Task to carry out: Reproduce the text read from the items below, with "smartphone" replaced by "handheld phone" and everything else unchanged. Leave the pictures out of your answer.

Excerpted records:
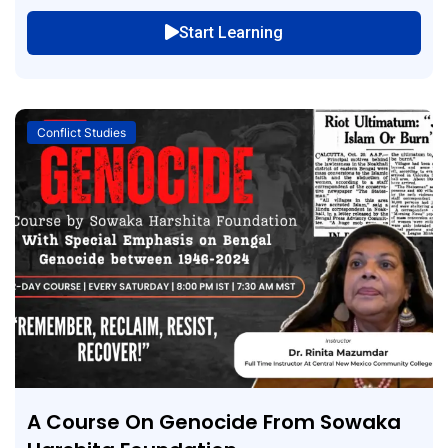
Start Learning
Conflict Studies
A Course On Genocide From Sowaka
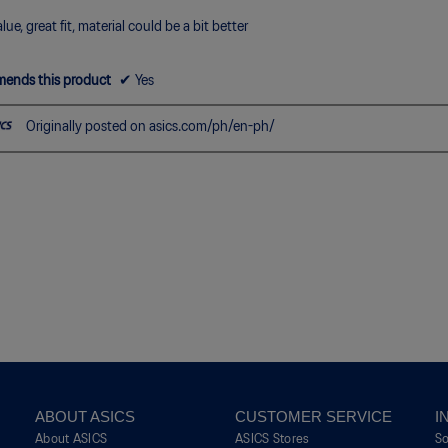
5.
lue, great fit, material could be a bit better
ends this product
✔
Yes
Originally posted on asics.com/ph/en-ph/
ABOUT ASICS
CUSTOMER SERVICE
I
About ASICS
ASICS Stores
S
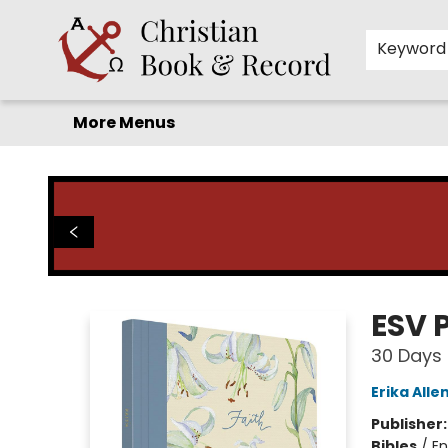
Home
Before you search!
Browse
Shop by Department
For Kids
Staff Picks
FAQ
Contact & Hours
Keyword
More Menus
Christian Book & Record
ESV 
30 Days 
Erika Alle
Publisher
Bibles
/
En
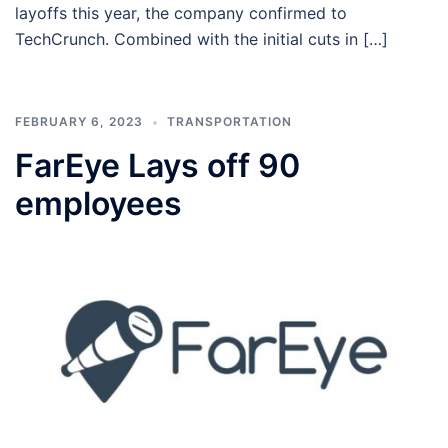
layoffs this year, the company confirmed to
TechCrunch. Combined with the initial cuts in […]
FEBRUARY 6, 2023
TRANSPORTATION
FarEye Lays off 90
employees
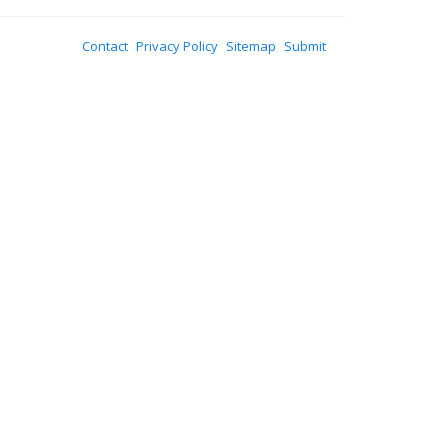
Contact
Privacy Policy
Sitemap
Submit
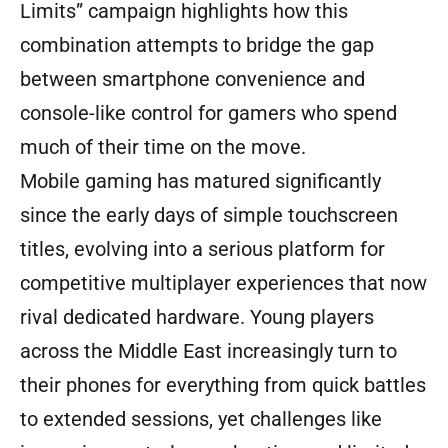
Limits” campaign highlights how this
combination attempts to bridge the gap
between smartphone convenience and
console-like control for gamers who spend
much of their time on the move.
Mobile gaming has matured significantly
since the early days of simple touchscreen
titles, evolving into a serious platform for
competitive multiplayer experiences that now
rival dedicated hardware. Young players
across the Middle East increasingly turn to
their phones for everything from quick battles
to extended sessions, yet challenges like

Expected output:
Start Learning
Conflict Studies
A Course On Genocide From Sowaka
5.
lue, great fit, material could be a bit better
ends this product
✔
Yes
Originally posted on asics.com/ph/en-ph/
ABOUT ASICS
CUSTOMER SERVICE
I
About ASICS
ASICS Stores
S
Home
Before you search!
Browse
Shop by Department
For Kids
Staff Picks
FAQ
Contact & Hours
Keyword
More Menus
Christian Book & Record
ESV 
30 Days 
Erika Alle
Publisher
Bibles
/
En
layoffs this year, the company confirmed to
TechCrunch. Combined with the initial cuts in […]
FEBRUARY 6, 2023
TRANSPORTATION
FarEye Lays off 90
employees
Contact
Privacy Policy
Sitemap
Submit
Limits” campaign highlights how this
combination attempts to bridge the gap
between handheld phone convenience and
console-like control for gamers who spend
much of their time on the move.
Mobile gaming has matured significantly
since the early days of simple touchscreen
titles, evolving into a serious platform for
competitive multiplayer experiences that now
rival dedicated hardware. Young players
across the Middle East increasingly turn to
their phones for everything from quick battles
to extended sessions, yet challenges like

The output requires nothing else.